Maybe the role of profit in the economy is the same as that of fun in a single mind: it signals successful discovery of common preferences.
Somebody on Twitter wrote, addressing old-school programmers in the context of vibe coding, “Your once exclusive access just got democratized.”
I wonder if that’s the same or at least analogous to minds error correcting some skill to the point they automatize it.
In both cases, access to knowledge becomes cheap and fast.
I'm struggling to understand how this ties in with your original post about common preferences.
Both ideas are about working toward a universal theory of creation by studying parallels between mind and economy.
I like the thrust of the idea.
Like, when parents worry that their kids are having too much fun, and when socialists are suspicious of companies turning a profit… is that an expression of the same fear?
I believe these both stem from the same zero-sum worldview: that any gain anywhere must come at an equivalent cost somewhere else. Businesses making profit must be exploiting something or someone to do so. Children doing what is fun must come at the cost of their Proper Education or their dopamine receptors, etc.
To this sort of person, no good thing can ever be an unmitigated good thing.
Maybe fun = profitable thought. Not in the sense of ‘thought that leads to good monetary decisions’. I mean it in the literal sense that there’s a kind of wealth being created inside your mind.
Unintended consequences also apply to minds and economies.
You can’t just outlaw certain kinds of trade and expect nothing bad to happen.
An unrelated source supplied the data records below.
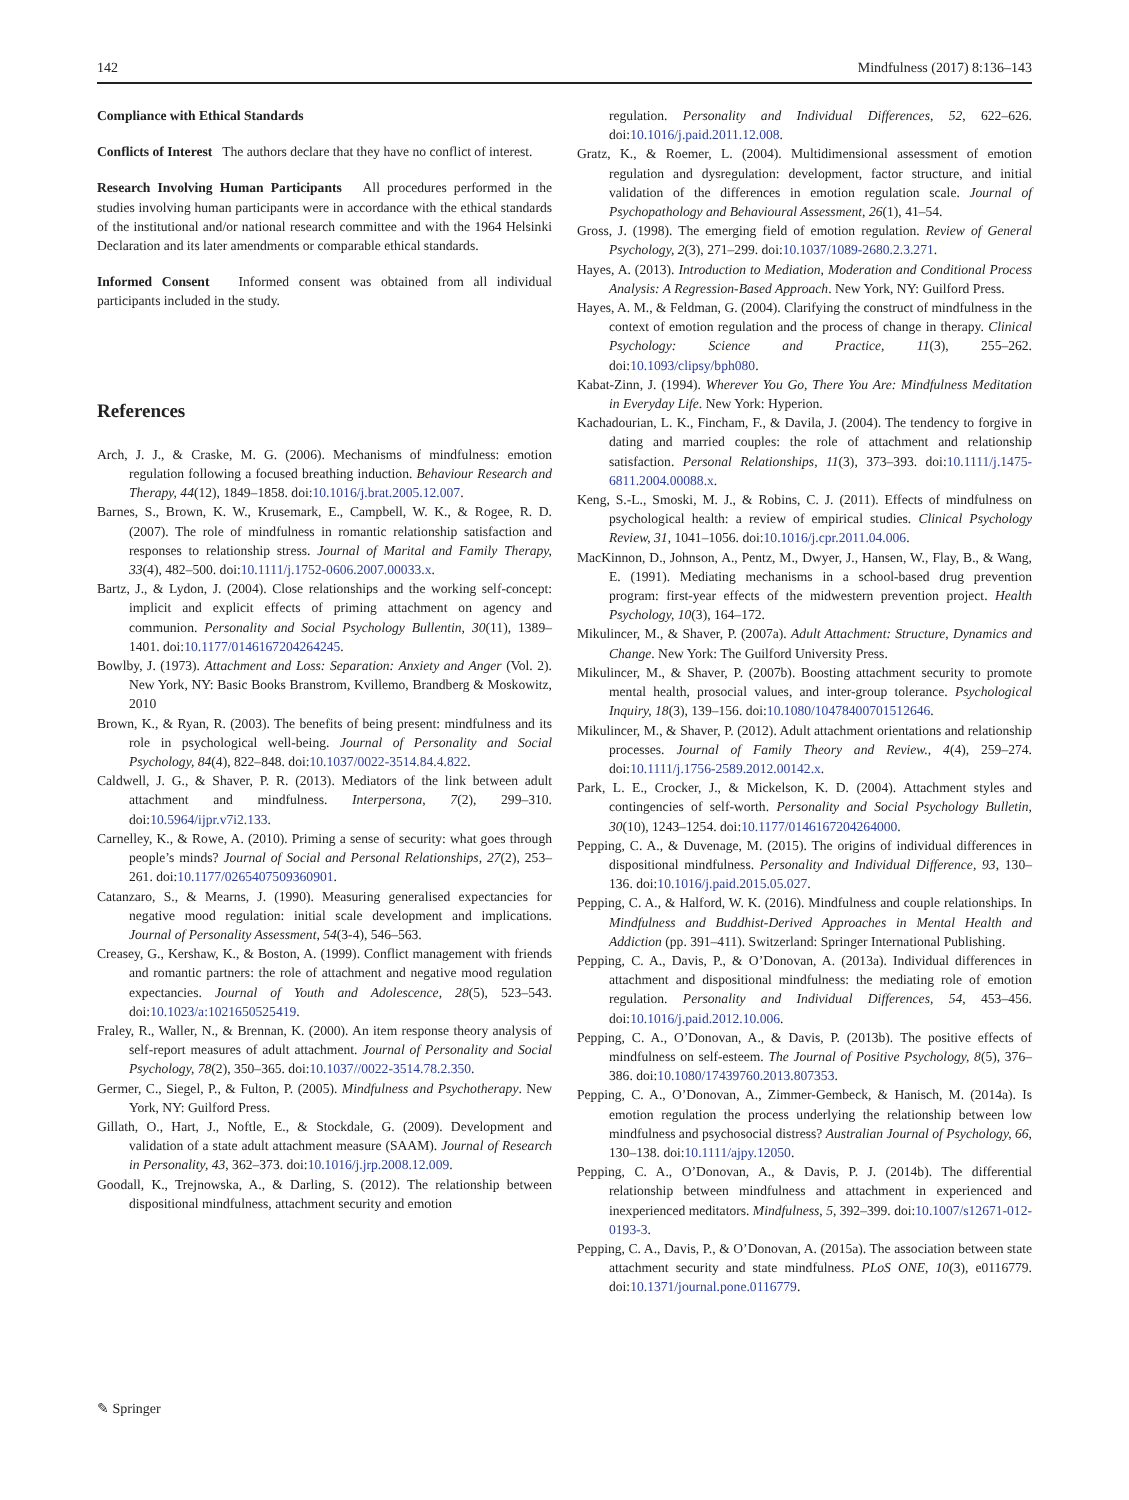142 Mindfulness (2017) 8:136–143
Compliance with Ethical Standards
Conflicts of Interest The authors declare that they have no conflict of interest.
Research Involving Human Participants All procedures performed in the studies involving human participants were in accordance with the ethical standards of the institutional and/or national research committee and with the 1964 Helsinki Declaration and its later amendments or comparable ethical standards.
Informed Consent Informed consent was obtained from all individual participants included in the study.
References
Arch, J. J., & Craske, M. G. (2006). Mechanisms of mindfulness: emotion regulation following a focused breathing induction. Behaviour Research and Therapy, 44(12), 1849–1858. doi:10.1016/j.brat.2005.12.007.
Barnes, S., Brown, K. W., Krusemark, E., Campbell, W. K., & Rogee, R. D. (2007). The role of mindfulness in romantic relationship satisfaction and responses to relationship stress. Journal of Marital and Family Therapy, 33(4), 482–500. doi:10.1111/j.1752-0606.2007.00033.x.
Bartz, J., & Lydon, J. (2004). Close relationships and the working self-concept: implicit and explicit effects of priming attachment on agency and communion. Personality and Social Psychology Bullentin, 30(11), 1389–1401. doi:10.1177/0146167204264245.
Bowlby, J. (1973). Attachment and Loss: Separation: Anxiety and Anger (Vol. 2). New York, NY: Basic Books Branstrom, Kvillemo, Brandberg & Moskowitz, 2010
Brown, K., & Ryan, R. (2003). The benefits of being present: mindfulness and its role in psychological well-being. Journal of Personality and Social Psychology, 84(4), 822–848. doi:10.1037/0022-3514.84.4.822.
Caldwell, J. G., & Shaver, P. R. (2013). Mediators of the link between adult attachment and mindfulness. Interpersona, 7(2), 299–310. doi:10.5964/ijpr.v7i2.133.
Carnelley, K., & Rowe, A. (2010). Priming a sense of security: what goes through people’s minds? Journal of Social and Personal Relationships, 27(2), 253–261. doi:10.1177/0265407509360901.
Catanzaro, S., & Mearns, J. (1990). Measuring generalised expectancies for negative mood regulation: initial scale development and implications. Journal of Personality Assessment, 54(3-4), 546–563.
Creasey, G., Kershaw, K., & Boston, A. (1999). Conflict management with friends and romantic partners: the role of attachment and negative mood regulation expectancies. Journal of Youth and Adolescence, 28(5), 523–543. doi:10.1023/a:1021650525419.
Fraley, R., Waller, N., & Brennan, K. (2000). An item response theory analysis of self-report measures of adult attachment. Journal of Personality and Social Psychology, 78(2), 350–365. doi:10.1037//0022-3514.78.2.350.
Germer, C., Siegel, P., & Fulton, P. (2005). Mindfulness and Psychotherapy. New York, NY: Guilford Press.
Gillath, O., Hart, J., Noftle, E., & Stockdale, G. (2009). Development and validation of a state adult attachment measure (SAAM). Journal of Research in Personality, 43, 362–373. doi:10.1016/j.jrp.2008.12.009.
Goodall, K., Trejnowska, A., & Darling, S. (2012). The relationship between dispositional mindfulness, attachment security and emotion
regulation. Personality and Individual Differences, 52, 622–626. doi:10.1016/j.paid.2011.12.008.
Gratz, K., & Roemer, L. (2004). Multidimensional assessment of emotion regulation and dysregulation: development, factor structure, and initial validation of the differences in emotion regulation scale. Journal of Psychopathology and Behavioural Assessment, 26(1), 41–54.
Gross, J. (1998). The emerging field of emotion regulation. Review of General Psychology, 2(3), 271–299. doi:10.1037/1089-2680.2.3.271.
Hayes, A. (2013). Introduction to Mediation, Moderation and Conditional Process Analysis: A Regression-Based Approach. New York, NY: Guilford Press.
Hayes, A. M., & Feldman, G. (2004). Clarifying the construct of mindfulness in the context of emotion regulation and the process of change in therapy. Clinical Psychology: Science and Practice, 11(3), 255–262. doi:10.1093/clipsy/bph080.
Kabat-Zinn, J. (1994). Wherever You Go, There You Are: Mindfulness Meditation in Everyday Life. New York: Hyperion.
Kachadourian, L. K., Fincham, F., & Davila, J. (2004). The tendency to forgive in dating and married couples: the role of attachment and relationship satisfaction. Personal Relationships, 11(3), 373–393. doi:10.1111/j.1475-6811.2004.00088.x.
Keng, S.-L., Smoski, M. J., & Robins, C. J. (2011). Effects of mindfulness on psychological health: a review of empirical studies. Clinical Psychology Review, 31, 1041–1056. doi:10.1016/j.cpr.2011.04.006.
MacKinnon, D., Johnson, A., Pentz, M., Dwyer, J., Hansen, W., Flay, B., & Wang, E. (1991). Mediating mechanisms in a school-based drug prevention program: first-year effects of the midwestern prevention project. Health Psychology, 10(3), 164–172.
Mikulincer, M., & Shaver, P. (2007a). Adult Attachment: Structure, Dynamics and Change. New York: The Guilford University Press.
Mikulincer, M., & Shaver, P. (2007b). Boosting attachment security to promote mental health, prosocial values, and inter-group tolerance. Psychological Inquiry, 18(3), 139–156. doi:10.1080/10478400701512646.
Mikulincer, M., & Shaver, P. (2012). Adult attachment orientations and relationship processes. Journal of Family Theory and Review., 4(4), 259–274. doi:10.1111/j.1756-2589.2012.00142.x.
Park, L. E., Crocker, J., & Mickelson, K. D. (2004). Attachment styles and contingencies of self-worth. Personality and Social Psychology Bulletin, 30(10), 1243–1254. doi:10.1177/0146167204264000.
Pepping, C. A., & Duvenage, M. (2015). The origins of individual differences in dispositional mindfulness. Personality and Individual Difference, 93, 130–136. doi:10.1016/j.paid.2015.05.027.
Pepping, C. A., & Halford, W. K. (2016). Mindfulness and couple relationships. In Mindfulness and Buddhist-Derived Approaches in Mental Health and Addiction (pp. 391–411). Switzerland: Springer International Publishing.
Pepping, C. A., Davis, P., & O’Donovan, A. (2013a). Individual differences in attachment and dispositional mindfulness: the mediating role of emotion regulation. Personality and Individual Differences, 54, 453–456. doi:10.1016/j.paid.2012.10.006.
Pepping, C. A., O’Donovan, A., & Davis, P. (2013b). The positive effects of mindfulness on self-esteem. The Journal of Positive Psychology, 8(5), 376–386. doi:10.1080/17439760.2013.807353.
Pepping, C. A., O’Donovan, A., Zimmer-Gembeck, & Hanisch, M. (2014a). Is emotion regulation the process underlying the relationship between low mindfulness and psychosocial distress? Australian Journal of Psychology, 66, 130–138. doi:10.1111/ajpy.12050.
Pepping, C. A., O’Donovan, A., & Davis, P. J. (2014b). The differential relationship between mindfulness and attachment in experienced and inexperienced meditators. Mindfulness, 5, 392–399. doi:10.1007/s12671-012-0193-3.
Pepping, C. A., Davis, P., & O’Donovan, A. (2015a). The association between state attachment security and state mindfulness. PLoS ONE, 10(3), e0116779. doi:10.1371/journal.pone.0116779.
✎ Springer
You certainly can’t expect people to get wealthier.
Likewise, you can’t just force yourself or others to do something and expect nothing bad to happen.
Coercion in the economy is when a trade happens even though the price would otherwise be too high for at least one of the parties involved.
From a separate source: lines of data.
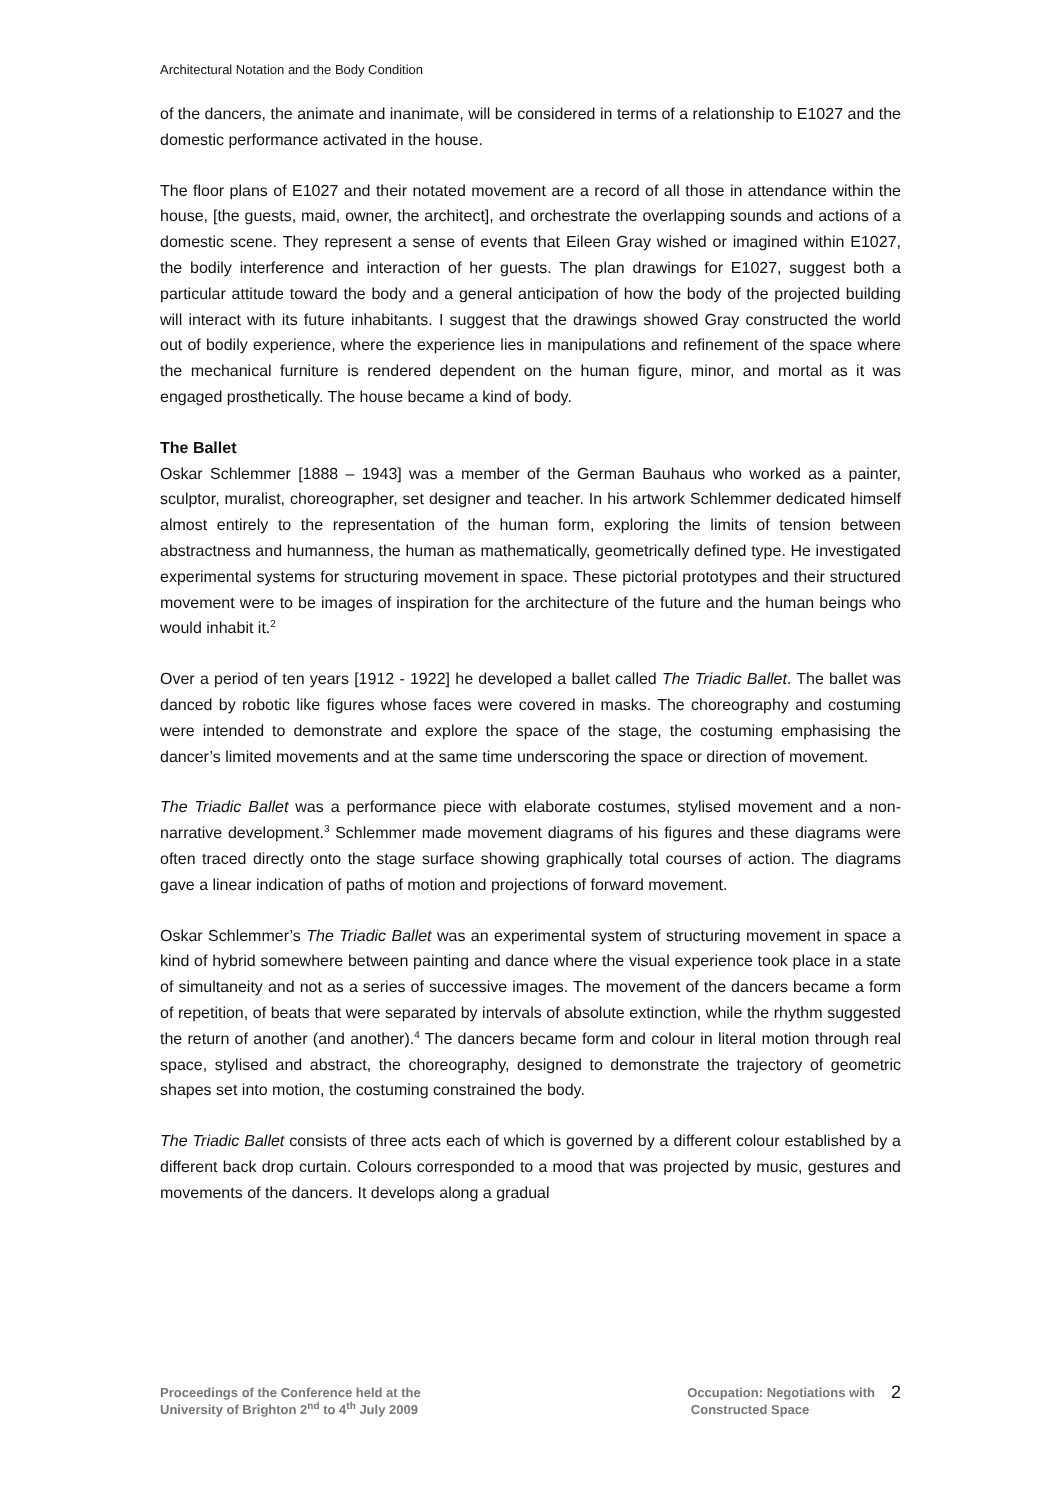Architectural Notation and the Body Condition
of the dancers, the animate and inanimate, will be considered in terms of a relationship to E1027 and the domestic performance activated in the house.
The floor plans of E1027 and their notated movement are a record of all those in attendance within the house, [the guests, maid, owner, the architect], and orchestrate the overlapping sounds and actions of a domestic scene. They represent a sense of events that Eileen Gray wished or imagined within E1027, the bodily interference and interaction of her guests. The plan drawings for E1027, suggest both a particular attitude toward the body and a general anticipation of how the body of the projected building will interact with its future inhabitants. I suggest that the drawings showed Gray constructed the world out of bodily experience, where the experience lies in manipulations and refinement of the space where the mechanical furniture is rendered dependent on the human figure, minor, and mortal as it was engaged prosthetically. The house became a kind of body.
The Ballet
Oskar Schlemmer [1888 – 1943] was a member of the German Bauhaus who worked as a painter, sculptor, muralist, choreographer, set designer and teacher. In his artwork Schlemmer dedicated himself almost entirely to the representation of the human form, exploring the limits of tension between abstractness and humanness, the human as mathematically, geometrically defined type. He investigated experimental systems for structuring movement in space. These pictorial prototypes and their structured movement were to be images of inspiration for the architecture of the future and the human beings who would inhabit it.<sup>2</sup>
Over a period of ten years [1912 - 1922] he developed a ballet called The Triadic Ballet. The ballet was danced by robotic like figures whose faces were covered in masks. The choreography and costuming were intended to demonstrate and explore the space of the stage, the costuming emphasising the dancer’s limited movements and at the same time underscoring the space or direction of movement.
The Triadic Ballet was a performance piece with elaborate costumes, stylised movement and a non-narrative development.<sup>3</sup> Schlemmer made movement diagrams of his figures and these diagrams were often traced directly onto the stage surface showing graphically total courses of action. The diagrams gave a linear indication of paths of motion and projections of forward movement.
Oskar Schlemmer’s The Triadic Ballet was an experimental system of structuring movement in space a kind of hybrid somewhere between painting and dance where the visual experience took place in a state of simultaneity and not as a series of successive images. The movement of the dancers became a form of repetition, of beats that were separated by intervals of absolute extinction, while the rhythm suggested the return of another (and another).<sup>4</sup> The dancers became form and colour in literal motion through real space, stylised and abstract, the choreography, designed to demonstrate the trajectory of geometric shapes set into motion, the costuming constrained the body.
The Triadic Ballet consists of three acts each of which is governed by a different colour established by a different back drop curtain. Colours corresponded to a mood that was projected by music, gestures and movements of the dancers. It develops along a gradual
Proceedings of the Conference held at the
University of Brighton 2<sup>nd</sup> to 4<sup>th</sup> July 2009
Occupation: Negotiations with
Constructed Space
2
If emotions are price signals in the mind, maybe bad emotions signal a high price. Coercing yourself to do something you don’t want to do then means to disregard that high price and do the thing anyway. You pay a high price you wouldn’t otherwise pay. Similar to coercion in the economy.
Is there a universal evil at work in both coercive economies and coercive minds? A kind of socialism of the mind?
Coercion in the economy is when a trade happens even though the price would otherwise be too high for at least one of the parties involved.
But coercion is also when a trade is forced NOT to happen even though it otherwise would have happened. Like outlawing certain types of trade through minimum-wage laws.